Hiding places will be needed to be added to the tank, this can either take the form of simple rock formations, piles of bogwood or even lengths of pvc tubing that has a large enough diameter so that the fish can swim into them easily. Adding the hiding places will make the Polypterus feel more secure as they know they can retreat into such places if they need to.
If you are looking to adding live plants to the tank it can be hit and miss, these fish do not eat the plants but they can dislodge then if planted in the substrate. To overcome this problem you can attach tuber plants such as Anubias to the bogwood or other décor, Java Fern can also be used and this way the plants should be undisturbed.
If you are happy to use artificial plants then that is fine, even if they are dislodged it only takes a few minutes to replace them or just let the fish place them where it suits them.
As the diet of this fish is mostly protein based and they are messy eaters, the filtration needs to be well up to standard. For the tank size required it is often better to use two external filters, one mounted at each end so that you know the water quality will remain high. If using a heater inside the aquarium always cover the element with a suitable heater guard, these fish are active and the last thing you want to happen is for the fish to burn themselves, heater guards do not cost a lot of money but are well worth it if it saves fish getting injured.
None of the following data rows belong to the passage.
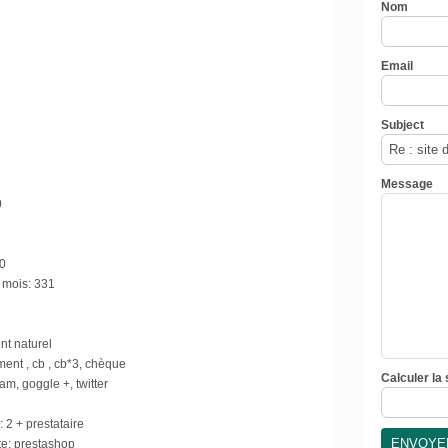
Nom
Email
Subject
Message
0
0
 mois:
331
t naturel
ment , cb , cb*3, chèque
Calculer la
am, goggle +, twitter
:
2 + prestataire
e:
prestashop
The water temperature should range from 25-28°C (77-82°F), they do prefer to be at the higher end of this range but definitely not outside these parameters. The pH is fine if it floats around the neutral mark, preferably slightly acidic and the hardness should be slightly hard as well.
Subdued lighting is more suited to these fish, their eyesight is poor anyway so the lighting level is not critical for them but bear in mind which plants you have added to the tank if any as they will require the appropriate levels.
When first adding the Polypterus to the tank always observe them carefully for the first couple of weeks, they are resistant to most diseases but if they are purchased from wild stock they may carry some parasites or leeches, they will flick against décor to try to remove them if this is the case. A Formalin bath in a treatment tank will eradicate the leeches and parasites very effectively.
To keep the water quality high it is very important to back up the filtration with regular water changes, at least 10% weekly, you may need to do larger water changes if the nitrates etc. are not stable. As you can see from this article keeping the Polypterus is not difficult but as with all fish they still require care and attention but in return will give you many years of pleasure.